C’est donc parallèlement que Delphine travaille sur le livre et le film. Pourtant, les processus de création sont très différents. Son style expressionniste, à base de fines hachures au critérium et d’un travail subtil sur la lumière et les perspectives, colle parfaitement au scénario d’Aurélien. Même si elle a exécuté un découpage à partir du script en amont, elle va dessiner le livre en se laissant guider par le rythme du récit, sans croquis préparatoire et en laissant libre cours à ses intuitions graphiques. « Le scénario était très précis, Aurélien sait suggérer la mise en scène par le texte, je me suis donc concentrée sur l’expressivité des personnages.

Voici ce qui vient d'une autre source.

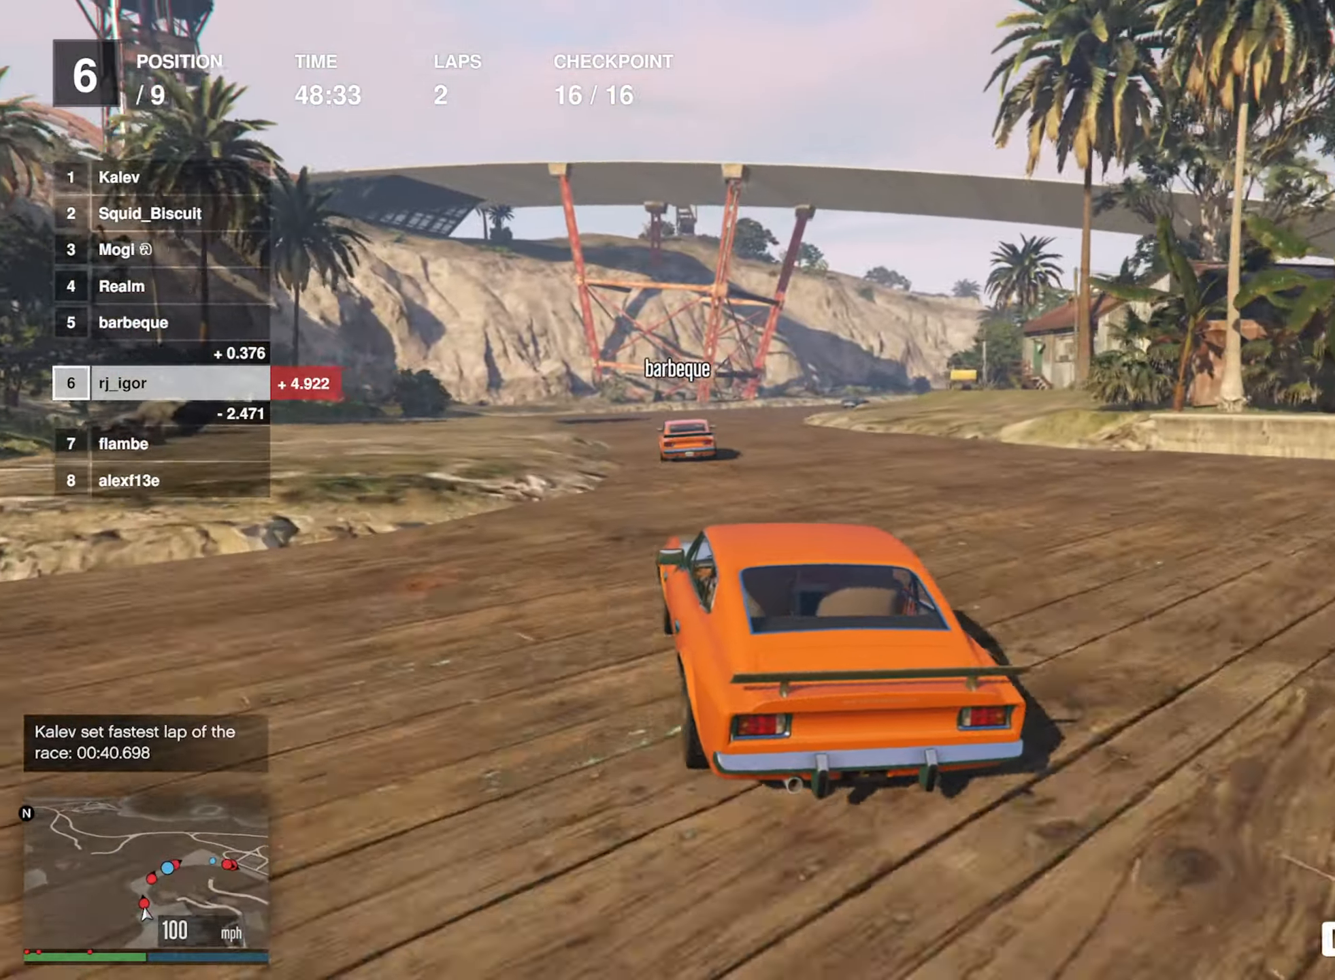
{"buttons": ["R2"], "left_stick": "down-right", "events": [[50, "left_stick", "down-right"], [217, "left_stick", "center"], [384, "left_stick", "down-right"]]}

J’ai un rapport très organique au dessin. Je laisse les choses venir et, hormis les bouts de gommes et poussières scannés par accident, je ne retouche rien par ordinateur. »

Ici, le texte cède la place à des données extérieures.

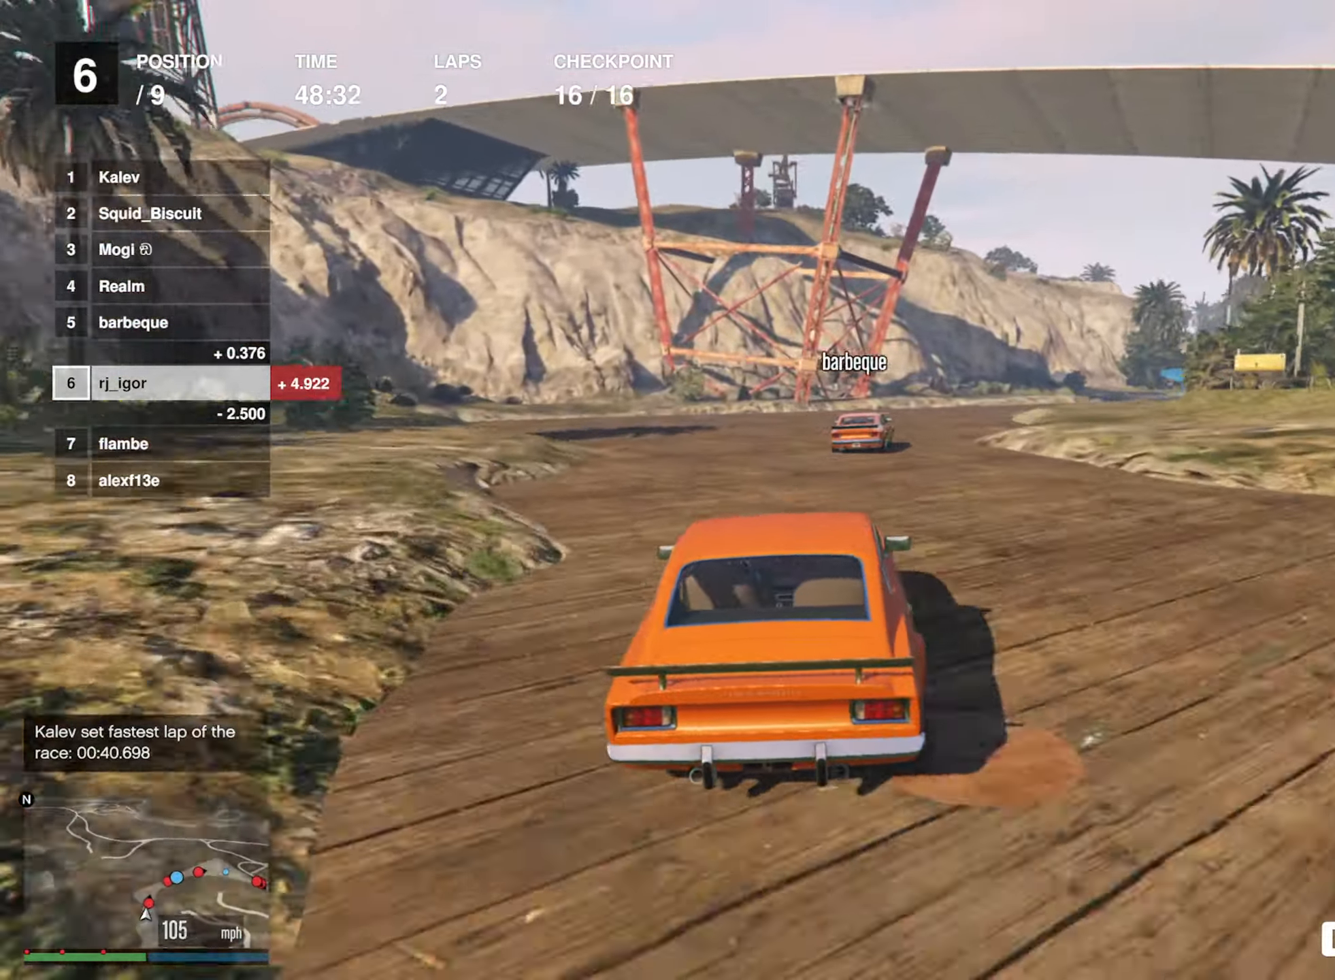
{"buttons": ["R2"], "left_stick": "center", "events": [[117, "left_stick", "center"], [350, "left_stick", "down-right"], [484, "left_stick", "center"]]}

Cette spontanéité, Delphine peine à la retrouver sur la fabrication de Thé et gaufrettes. La technique du volume animé s’avère très vite peu appropriée aux envies de la réalisatrice, qui ne parvient pas à retrouver l’énergie de ses dessins dans les marionnettes et les décors du film. Une expérience difficile, d’autant que Delphine aime les partis pris tranchés et qu’elle a le sentiment d’affadir son univers, tant graphiquement qu’au niveau du découpage. « L’équipe n’est bien entendu pas en cause. C’est plus ou moins lié au travail collectif et aux contraintes techniques… Je ne suis pas satisfaite du film, parce que j’ai l’impression de ne pas être allée jusqu’au bout de mes envies ».

Présenté en avant-première au Festival de Bruz en décembre 2011, Thé et gaufrettes commencera sa carrière en festivals au semestre suivant : Court du Polar de Lyon, Courts en Betton, Festival du Court-métrage de Mougon, Festival du Film Merveilleux et Imaginaire de Paris, Festival de Cinéma de Douarnenez…

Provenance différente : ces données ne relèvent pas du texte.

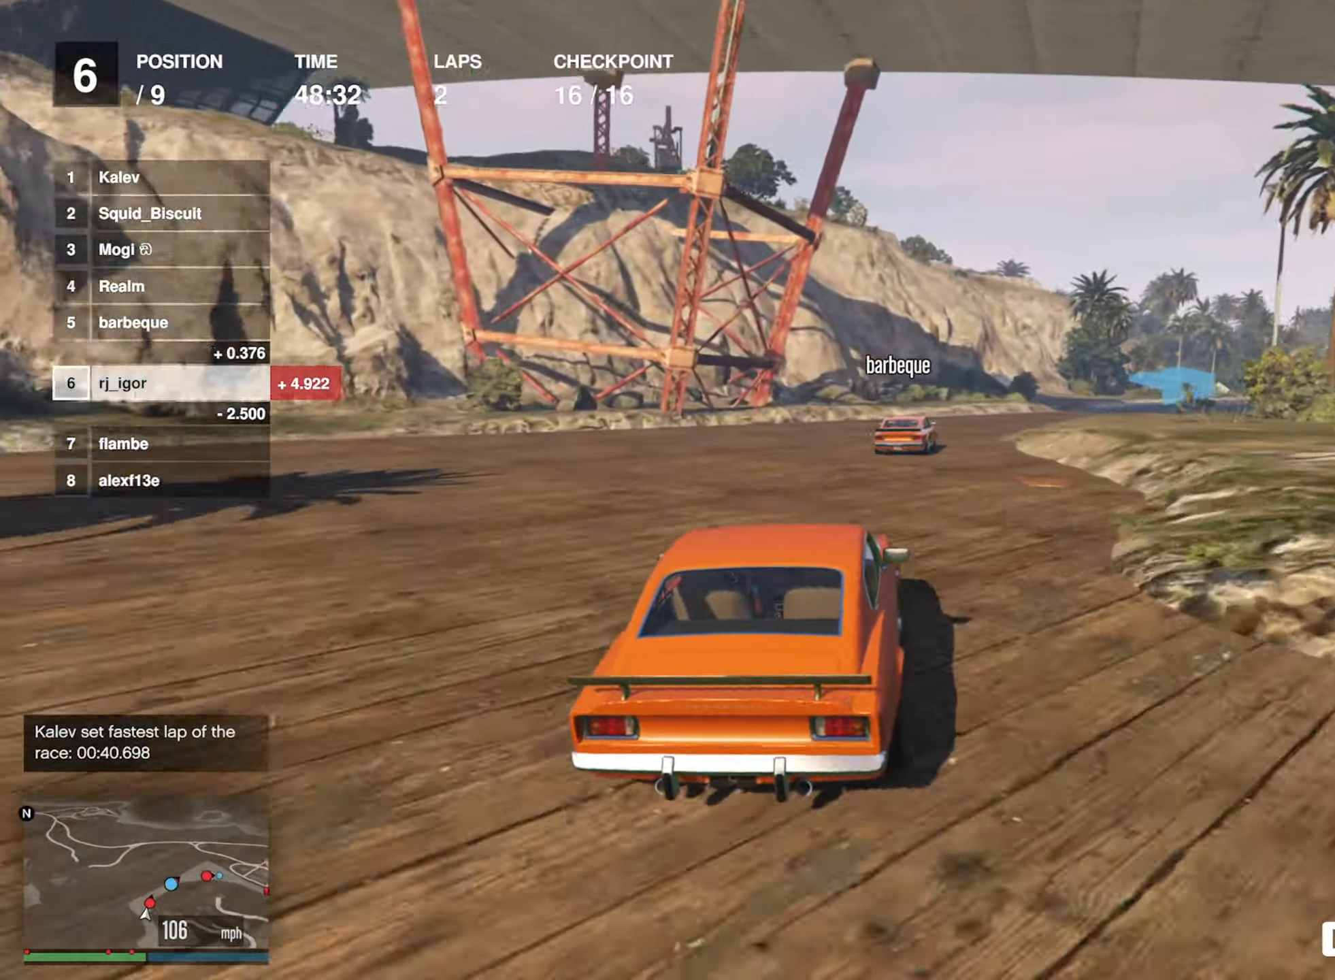
{"buttons": ["R2"], "left_stick": "down-right", "events": [[67, "left_stick", "down-right"], [184, "left_stick", "center"], [300, "left_stick", "down-right"]]}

Publié au printemps 2012 par la Boîte à Bulles, Gueules d’amour se taille rapidement un beau succès critique : Télérama, Le Monde, Mouvement.net…Des articles élogieux qui saluent à la fois la force du récit et la singularité du graphisme. Hormis quelques défauts d’impression qu’il était compliqué de corriger, Delphine est satisfaite du résultat. « Aurélien, la boîte à bulles, moi…on a tous été surpris par le succès. On ne s’y attendait pas du tout ! Je suis fière de ce qu’on a fait. »

Forte de ces deux expériences nourrissantes, Delphine envisage aujourd’hui sereinement l’avenir, et mènera ses projets sur les deux fronts : un nouveau livre en préparation, toujours avec Aurélien au scénario, et un nouveau film, même si cette fois elle délaissera le volume pour le dessin animé. « J’ai beaucoup appris sur Thé et gaufrettes. J’ai maintenant envie de travailler en petit comité, de prendre mon temps pour faire ce que j’aime. Le dessin animé me paraît plus approprié pour traduire ce que j’ai en tête. » Intitulé Colocataires et produit par Les Trois Ours, maison de production basée à Angoulême, elle espère réaliser le film courant 2013. Entièrement réalisé selon la technique qu’elle utilise pour ses dessins, elle compte bien y retrouver la liberté et l’inspiration de ses travaux sur papier.

Jean-Claude Rozec
(*) Festival de la bande dessinée et de l’image projetée, Quai des Bulles aura lieu du 26 au 28 octobre à Saint-Malo.